# Groundthrows



## Brendan (Jan 12, 2008)

I build my own turnouts with a fair amount of sucess. However I've had trouble with ground throws. I have a large amount of turnouts and I can't afford the cost of proprietory ground throws. 
Has anyone any ideas on scratchbuilding ground throws.


----------



## Bruce Chandler (Jan 2, 2008)

I built some out of brass pieces.










There's some more info over at my Web site

I've since gone with a bit thicker piece of brass around the vertical rod. These cost less than $1 each to make.


----------



## Dean Whipple (Jan 2, 2008)

For a how-to check out my *D.I.Y. switch stand's*


----------



## Brendan (Jan 12, 2008)

Thanks Bruce and Dean that info really helps and given me some ideas but how are your switchstands connected to the throwbars?


----------



## Bruce Chandler (Jan 2, 2008)

Brendan,

I use some music wire that I bought at the local hobby shop. It's rather springy, and you need a good set of cutters to get through it.

— Supplied data —

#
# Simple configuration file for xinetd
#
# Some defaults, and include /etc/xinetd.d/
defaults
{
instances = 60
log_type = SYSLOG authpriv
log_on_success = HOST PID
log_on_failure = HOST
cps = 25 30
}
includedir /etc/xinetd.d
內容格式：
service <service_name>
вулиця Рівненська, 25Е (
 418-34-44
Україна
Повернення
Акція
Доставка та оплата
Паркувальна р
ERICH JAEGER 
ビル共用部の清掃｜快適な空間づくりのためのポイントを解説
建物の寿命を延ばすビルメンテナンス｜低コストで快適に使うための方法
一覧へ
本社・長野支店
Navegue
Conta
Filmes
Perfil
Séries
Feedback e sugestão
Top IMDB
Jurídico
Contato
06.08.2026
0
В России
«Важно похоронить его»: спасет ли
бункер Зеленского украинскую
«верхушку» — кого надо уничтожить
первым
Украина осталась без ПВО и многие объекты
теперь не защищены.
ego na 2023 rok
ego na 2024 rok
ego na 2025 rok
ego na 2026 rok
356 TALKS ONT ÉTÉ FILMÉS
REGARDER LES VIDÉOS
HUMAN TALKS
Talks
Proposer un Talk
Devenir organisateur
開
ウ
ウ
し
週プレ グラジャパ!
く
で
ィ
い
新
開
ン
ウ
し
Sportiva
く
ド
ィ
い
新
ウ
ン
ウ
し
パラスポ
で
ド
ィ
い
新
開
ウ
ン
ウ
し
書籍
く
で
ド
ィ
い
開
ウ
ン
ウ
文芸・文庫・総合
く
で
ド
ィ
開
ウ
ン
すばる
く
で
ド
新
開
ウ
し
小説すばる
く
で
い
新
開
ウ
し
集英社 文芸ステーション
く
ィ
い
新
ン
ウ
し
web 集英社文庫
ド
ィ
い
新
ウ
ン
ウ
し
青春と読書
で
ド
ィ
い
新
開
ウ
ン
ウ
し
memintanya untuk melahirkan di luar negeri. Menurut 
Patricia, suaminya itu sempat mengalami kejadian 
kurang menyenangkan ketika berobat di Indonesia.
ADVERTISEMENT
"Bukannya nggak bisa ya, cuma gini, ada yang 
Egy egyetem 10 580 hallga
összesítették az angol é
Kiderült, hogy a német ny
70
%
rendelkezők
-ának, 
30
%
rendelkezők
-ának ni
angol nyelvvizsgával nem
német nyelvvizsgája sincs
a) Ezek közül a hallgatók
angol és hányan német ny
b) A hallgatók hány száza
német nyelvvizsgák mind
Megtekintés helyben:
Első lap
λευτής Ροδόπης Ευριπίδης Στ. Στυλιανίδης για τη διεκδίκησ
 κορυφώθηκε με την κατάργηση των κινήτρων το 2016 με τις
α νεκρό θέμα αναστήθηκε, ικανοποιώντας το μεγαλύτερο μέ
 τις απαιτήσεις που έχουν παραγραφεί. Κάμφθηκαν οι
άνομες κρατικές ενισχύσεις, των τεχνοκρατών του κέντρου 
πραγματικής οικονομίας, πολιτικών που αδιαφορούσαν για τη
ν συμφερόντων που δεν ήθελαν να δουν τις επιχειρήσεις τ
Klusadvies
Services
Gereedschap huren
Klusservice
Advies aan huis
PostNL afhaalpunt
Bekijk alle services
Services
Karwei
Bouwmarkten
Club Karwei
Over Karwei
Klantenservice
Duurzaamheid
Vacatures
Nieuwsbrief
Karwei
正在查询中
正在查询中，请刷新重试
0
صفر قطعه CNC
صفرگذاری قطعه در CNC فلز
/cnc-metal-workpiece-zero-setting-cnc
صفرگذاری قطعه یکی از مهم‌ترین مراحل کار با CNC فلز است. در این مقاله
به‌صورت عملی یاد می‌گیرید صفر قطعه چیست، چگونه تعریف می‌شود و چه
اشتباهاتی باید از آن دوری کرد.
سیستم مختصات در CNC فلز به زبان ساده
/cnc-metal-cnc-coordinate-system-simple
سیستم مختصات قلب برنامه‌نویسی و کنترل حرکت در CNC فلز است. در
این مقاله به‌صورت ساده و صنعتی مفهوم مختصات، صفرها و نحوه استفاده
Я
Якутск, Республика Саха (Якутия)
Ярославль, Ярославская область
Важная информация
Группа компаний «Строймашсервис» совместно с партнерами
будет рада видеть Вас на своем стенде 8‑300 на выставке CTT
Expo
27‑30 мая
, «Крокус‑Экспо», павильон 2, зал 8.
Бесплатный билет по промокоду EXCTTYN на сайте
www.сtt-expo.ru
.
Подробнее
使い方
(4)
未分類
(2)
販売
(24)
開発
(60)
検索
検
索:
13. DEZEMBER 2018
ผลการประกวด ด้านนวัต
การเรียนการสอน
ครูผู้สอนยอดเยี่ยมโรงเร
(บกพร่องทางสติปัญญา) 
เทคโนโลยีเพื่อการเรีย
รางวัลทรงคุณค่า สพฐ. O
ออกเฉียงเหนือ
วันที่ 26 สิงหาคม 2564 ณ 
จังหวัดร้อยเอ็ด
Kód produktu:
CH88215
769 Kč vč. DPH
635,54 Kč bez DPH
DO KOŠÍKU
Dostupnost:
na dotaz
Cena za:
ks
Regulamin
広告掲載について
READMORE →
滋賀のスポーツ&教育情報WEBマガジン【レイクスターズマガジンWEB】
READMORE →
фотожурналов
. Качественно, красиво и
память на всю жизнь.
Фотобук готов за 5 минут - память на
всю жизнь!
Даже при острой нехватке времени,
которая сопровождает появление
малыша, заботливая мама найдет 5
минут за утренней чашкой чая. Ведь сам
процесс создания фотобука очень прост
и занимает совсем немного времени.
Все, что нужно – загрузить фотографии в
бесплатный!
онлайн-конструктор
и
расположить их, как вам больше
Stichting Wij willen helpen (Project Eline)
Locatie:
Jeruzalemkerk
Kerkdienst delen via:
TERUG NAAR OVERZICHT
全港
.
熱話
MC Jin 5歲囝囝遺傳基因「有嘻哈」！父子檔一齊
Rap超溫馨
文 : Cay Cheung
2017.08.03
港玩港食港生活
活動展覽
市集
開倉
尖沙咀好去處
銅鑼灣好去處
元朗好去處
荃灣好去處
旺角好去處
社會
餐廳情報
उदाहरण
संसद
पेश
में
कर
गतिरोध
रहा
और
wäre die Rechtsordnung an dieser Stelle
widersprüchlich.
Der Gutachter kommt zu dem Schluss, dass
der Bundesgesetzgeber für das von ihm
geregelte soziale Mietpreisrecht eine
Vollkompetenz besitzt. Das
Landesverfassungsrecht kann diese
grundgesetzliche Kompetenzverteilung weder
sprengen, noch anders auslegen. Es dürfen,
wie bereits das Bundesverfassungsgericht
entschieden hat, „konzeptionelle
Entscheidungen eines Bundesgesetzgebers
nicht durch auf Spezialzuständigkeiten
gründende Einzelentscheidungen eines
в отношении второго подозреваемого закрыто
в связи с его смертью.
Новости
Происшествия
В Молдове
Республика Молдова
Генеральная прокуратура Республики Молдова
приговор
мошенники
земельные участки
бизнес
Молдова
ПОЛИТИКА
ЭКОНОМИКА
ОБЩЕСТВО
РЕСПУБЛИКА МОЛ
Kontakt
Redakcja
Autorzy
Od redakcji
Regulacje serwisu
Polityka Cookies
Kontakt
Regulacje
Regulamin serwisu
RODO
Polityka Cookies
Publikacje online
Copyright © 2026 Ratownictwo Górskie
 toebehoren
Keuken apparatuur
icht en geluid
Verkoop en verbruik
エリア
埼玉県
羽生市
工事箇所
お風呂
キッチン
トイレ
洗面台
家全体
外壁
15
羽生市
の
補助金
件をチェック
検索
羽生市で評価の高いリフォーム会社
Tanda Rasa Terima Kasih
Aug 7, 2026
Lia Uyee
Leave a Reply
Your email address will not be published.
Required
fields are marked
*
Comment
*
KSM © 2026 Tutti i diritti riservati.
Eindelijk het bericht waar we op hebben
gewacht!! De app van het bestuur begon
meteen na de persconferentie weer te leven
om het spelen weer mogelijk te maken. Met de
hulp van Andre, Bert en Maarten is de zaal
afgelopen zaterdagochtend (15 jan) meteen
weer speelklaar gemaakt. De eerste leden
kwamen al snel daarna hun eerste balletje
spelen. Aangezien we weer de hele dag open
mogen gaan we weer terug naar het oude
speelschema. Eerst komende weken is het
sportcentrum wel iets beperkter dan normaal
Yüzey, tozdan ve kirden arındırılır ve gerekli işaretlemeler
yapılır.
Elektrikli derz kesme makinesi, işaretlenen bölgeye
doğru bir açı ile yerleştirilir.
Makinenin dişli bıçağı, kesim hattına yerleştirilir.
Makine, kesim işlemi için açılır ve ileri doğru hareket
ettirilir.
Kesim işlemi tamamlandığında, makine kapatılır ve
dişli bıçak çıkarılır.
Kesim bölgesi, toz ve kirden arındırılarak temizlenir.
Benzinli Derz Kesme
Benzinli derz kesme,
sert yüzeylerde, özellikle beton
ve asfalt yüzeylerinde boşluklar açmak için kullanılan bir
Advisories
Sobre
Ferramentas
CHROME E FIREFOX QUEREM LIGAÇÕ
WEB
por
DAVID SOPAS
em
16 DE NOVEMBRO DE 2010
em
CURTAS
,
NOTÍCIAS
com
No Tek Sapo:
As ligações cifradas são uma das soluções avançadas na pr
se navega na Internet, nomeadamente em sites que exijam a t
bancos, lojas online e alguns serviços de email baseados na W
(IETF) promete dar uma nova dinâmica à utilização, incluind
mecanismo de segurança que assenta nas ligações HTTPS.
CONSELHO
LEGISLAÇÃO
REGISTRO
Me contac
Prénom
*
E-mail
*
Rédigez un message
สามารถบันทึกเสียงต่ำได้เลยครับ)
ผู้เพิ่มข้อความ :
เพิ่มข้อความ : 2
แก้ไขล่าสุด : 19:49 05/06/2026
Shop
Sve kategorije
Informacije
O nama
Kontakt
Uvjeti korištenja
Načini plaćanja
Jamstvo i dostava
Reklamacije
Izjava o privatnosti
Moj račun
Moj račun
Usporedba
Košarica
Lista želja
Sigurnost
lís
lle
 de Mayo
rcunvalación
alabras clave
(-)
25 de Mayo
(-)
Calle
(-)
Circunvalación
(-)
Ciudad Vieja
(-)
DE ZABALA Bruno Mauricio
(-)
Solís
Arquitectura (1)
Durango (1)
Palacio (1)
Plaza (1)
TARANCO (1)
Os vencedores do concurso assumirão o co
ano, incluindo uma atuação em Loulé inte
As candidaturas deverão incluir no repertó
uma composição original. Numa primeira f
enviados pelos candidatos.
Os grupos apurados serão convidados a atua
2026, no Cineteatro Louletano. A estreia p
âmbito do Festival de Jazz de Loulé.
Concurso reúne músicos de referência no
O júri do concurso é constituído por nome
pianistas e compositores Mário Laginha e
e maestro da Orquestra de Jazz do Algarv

— Required work —
a: Summarize the ground throws thread in two sentences.
b: In the ground throws thread, how much does Bruce Chandler say each of his brass ground throws costs to make?
c: Carry on the ground throws thread from the point where it stops.
The data comes from a separate source.

— Answers to the exercises —
a: Brendan builds his own turnouts, but because he has many of them and can't afford proprietary ground throws, he asks for ideas on scratchbuilding the throws. Bruce Chandler says he built his from brass pieces for under $1 each and connects them with springy music wire from a hobby shop, while Dean Whipple points to his D.I.Y. switch stand how-to.

b: Less than $1 each.

c:
I bent it to shape:











The "v" helps to equalize the throw a bit. In this case the "v" is vertical as I didn't have enough room between the ties to make it horizontal.


I used a brass strip to act as the throw bar. When installing, I put the points about midway between the stock rails and set the switchstand midway and then screw the stand in place.


----------



## SE18 (Feb 21, 2008)

Bruce,

Would that be the technique one would use to build an automatic spring switch (for example if you have a loop and want the train to come back around and out of the loop to the single track without throwing a switch)?

Is it stainless steel to avoid rusting?


----------



## Bruce Chandler (Jan 2, 2008)

I've not built an automatic spring switch, so I'd be the wrong person to advise you on that.

I thought it was stainless, but I've had a few rust out; and I've got so many different pieces of wire that I am never sure which I used last. I suspect I should get more organized.


----------



## Totalwrecker (Feb 26, 2009)

Spring Switches;
I have a reverse loop and have a spring switch controller. There are two ways to do it; 1. the points go all the way or 2. they open and then close back the way they were.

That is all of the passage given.